プロフィール
経歴
4男5女の9人きょうだいの次男(麻紀の上に兄が1人、姉が3人おり、本人は第5子)として生まれる。
出生名の「徹男」は、「(太平洋戦争で)アメリカやイギリスなどの敵国と『徹底的に戦う男』となるように」という願いを込めて父が名付けた。一方本人は幼少期から自身のことを「アチシ」といい、おままごとの際にスカーフを巻いて化粧をするなど女性的な指向を持っており、父とは折り合いが悪かったという。
中学入学後は新聞配達のアルバイトを始め、自分で洋服などを買うようになった。14歳の頃三島由紀夫の小説『禁色』を読んで「同性愛」という言葉を知る。また同時期に「麗しのゲイボーイ」のキャッチフレーズで活躍していた丸山明宏(現・美輪明宏)の存在を知り、「自分と同じような人がいたんだ!私みたいな人でも生きられる世界があるんだ!」と感銘を受けたという。
中学卒業後は自分で学費を払って北海道釧路北陽高等学校に進学、演劇部に所属した。芝居で女役を演じるために髪を伸ばしていたが、厳格な校風であり、教頭によってバリカンで坊主頭にされたことに憤慨して退学。
退学から数日後、父への反目もあり、新聞配達で貯めた資金を元にゲイバーで働くべく上京を試みる。その後、札幌市にもゲイバーがあることを知り、途中下車してすすきののバーで年齢を誤魔化して働き始めた。
以降全国のキャバレーやショーパブを点々としながら活動し、19歳の頃、すすきのの店で世話になった先輩が在籍していた縁から大阪のゲイバー「カルーゼル」にたどり着く。また、この大阪時代に当時新歌舞伎座の裏にあった病院で去勢手術(睾丸摘出手術)を受けている。

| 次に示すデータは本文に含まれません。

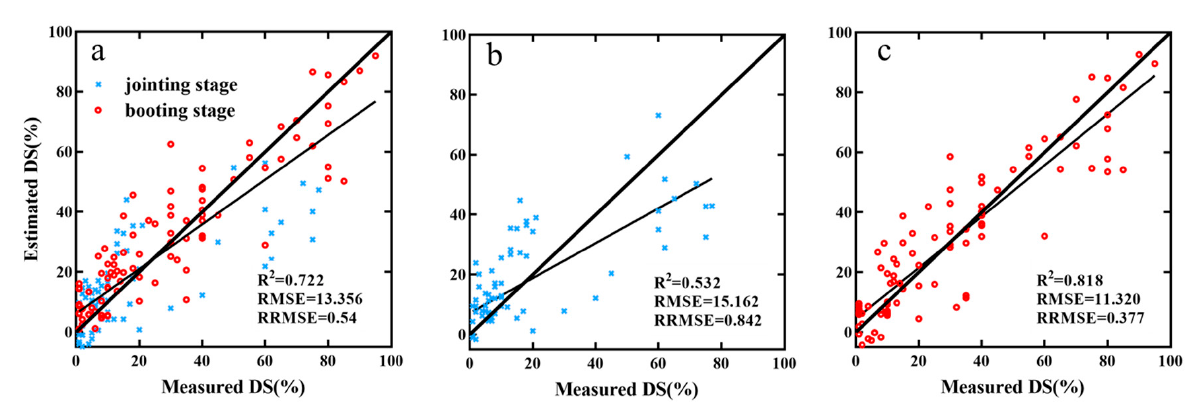
Figure 9. Comparison of measured and estimated wheat powdery mildew DS based on combined features of VIs & NDTIs, at both stages ( a ), jointing stage ( b ), and booting stage ( c ).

1963年ごろからダンサーとして舞台に出演するようになり、この時に放送作家の新野新によって、店名の「カルーゼル」と、「麻紀」という源氏名を合わせて「カルーセル麻紀」と名付けられた。
カルーゼルに勤務しながら舞台への出演を続け、1968年に『愛して横浜』でレコードデビュー。以降はタレントとしてテレビや映画で活動。また、アングラ劇場や前衛系、小劇団系の舞台にも出演していた。
1973年、モロッコに渡り、性別適合手術を受ける。なお、術後は麻酔のミスや術後に傷口が化膿したことから、激痛と高熱で生死の境を彷徨ったと振り返っている。このことから、「日本人として初めて性別適合手術を受けた人」と称されることも多い。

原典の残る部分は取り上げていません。